═══ DATA EXCERPTS

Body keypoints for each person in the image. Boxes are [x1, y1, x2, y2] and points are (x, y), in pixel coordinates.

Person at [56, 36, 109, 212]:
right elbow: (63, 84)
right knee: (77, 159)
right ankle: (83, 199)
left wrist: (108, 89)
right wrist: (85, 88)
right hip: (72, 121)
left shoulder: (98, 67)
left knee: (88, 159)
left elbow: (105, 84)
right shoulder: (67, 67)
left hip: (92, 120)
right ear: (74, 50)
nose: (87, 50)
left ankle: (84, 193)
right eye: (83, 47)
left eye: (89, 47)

══════
═══ DATA EXCERPTS

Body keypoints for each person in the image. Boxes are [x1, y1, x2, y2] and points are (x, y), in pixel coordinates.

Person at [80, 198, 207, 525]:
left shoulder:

══════

- [ASSIGNMENT]
From the records above, copy only the lines starting with the line that holds "right knee: (77, 159)" and going on through the line that holds "left eye: (89, 47)", exactly as written.

- [SOLUTION TO THE PROBLEM]
right knee: (77, 159)
right ankle: (83, 199)
left wrist: (108, 89)
right wrist: (85, 88)
right hip: (72, 121)
left shoulder: (98, 67)
left knee: (88, 159)
left elbow: (105, 84)
right shoulder: (67, 67)
left hip: (92, 120)
right ear: (74, 50)
nose: (87, 50)
left ankle: (84, 193)
right eye: (83, 47)
left eye: (89, 47)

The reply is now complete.